A copy of the speech, prepared for delivery to the Commonwealth Club of California in San Francisco, was made available in advance.

Fisher is one of the Fed's leading policy hawks, urging the central bank to focus more on the need to quell inflation, which he termed "a sinister beast."

He has tallied three straight dissents against the Federal Open Market Committee's moves to lower benchmark lending rates.

"Growth cannot be sustained if markets are undermined by inflation," Fisher said. "Stable prices go hand in hand with achieving sustainable economic growth."

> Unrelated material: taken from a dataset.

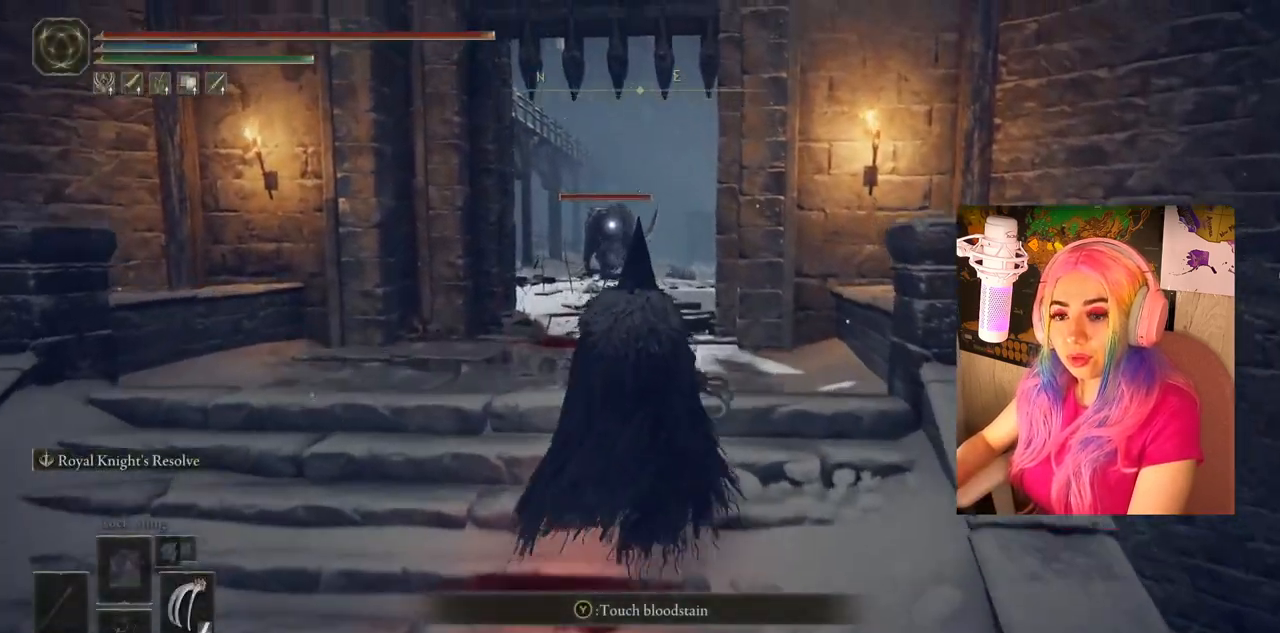
{"buttons": ["DPAD_UP"], "left_stick": "center", "right_stick": "center", "events": [[233, "left_stick", "center"], [417, "DPAD_UP", "down"], [483, "CIRCLE", "up"]]}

At this point financial markets believe the FOMC will leave its federal funds rate steady at 2 percent in June. The rate has been cut from 5.25 percent since mid-September to shore up sagging economic growth. Markets also guess that the Fed will start raising rates in the fourth quarter.

Fisher did not discuss the near-term economic outlook but focused on "the mother of all financial storms" brewing from unfunded liabilities from Medicare and Social Security, and its intersection with monetary policy.

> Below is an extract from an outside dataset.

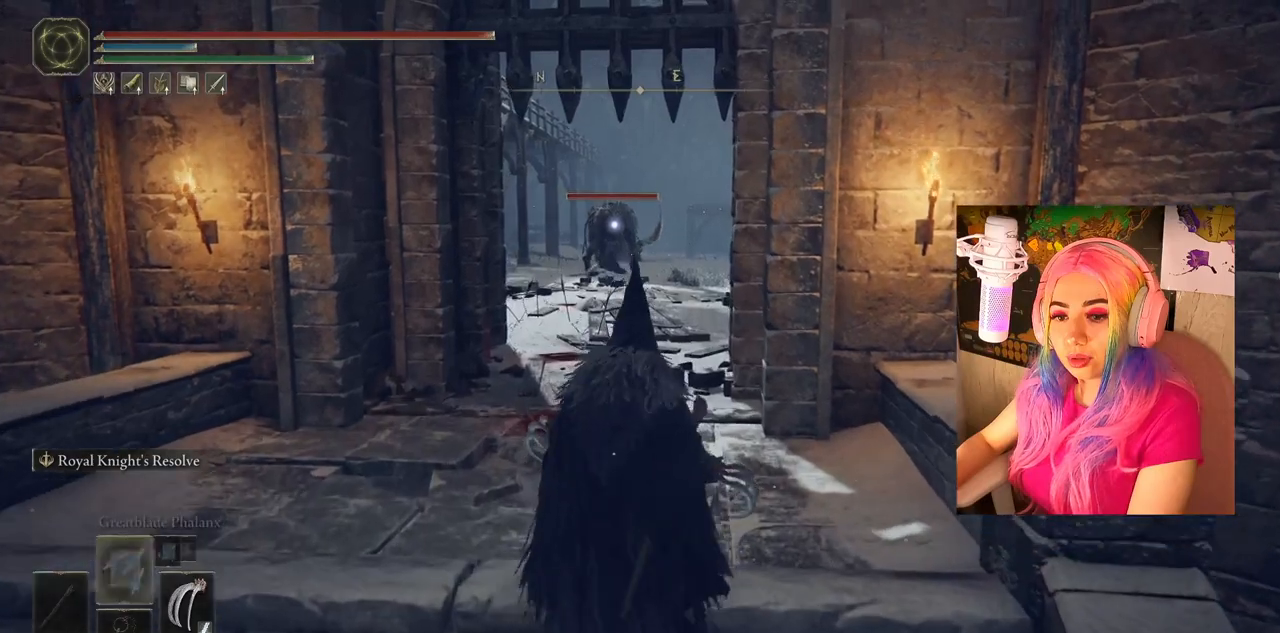
{"buttons": [], "left_stick": "center", "right_stick": "center", "events": [[50, "DPAD_UP", "up"]]}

"Deficits ... create political pressure on central bankers to adopt looser monetary policy," Fisher said, vowing that the Fed would not cave in and "run the printing presses."

"Even the perception that the Fed is pursuing a cheap-money strategy to accommodate fiscal burdens, should it take root, is a paramount risk to the long-term welfare of the U.S. economy," he said. "The Federal Reserve will never let this happen. It is not an option. Ever. Period."

Fisher said the Fed's various term credit facilities launched since the global credit crunch erupted in 2007 "are helping restore confidence."

By contrast, he said, the long-term fiscal prospects for the United States, if not tackled head-on "will be unimaginably more devastating to our economic prosperity than the subprime debacle and the recent debauching of credit markets."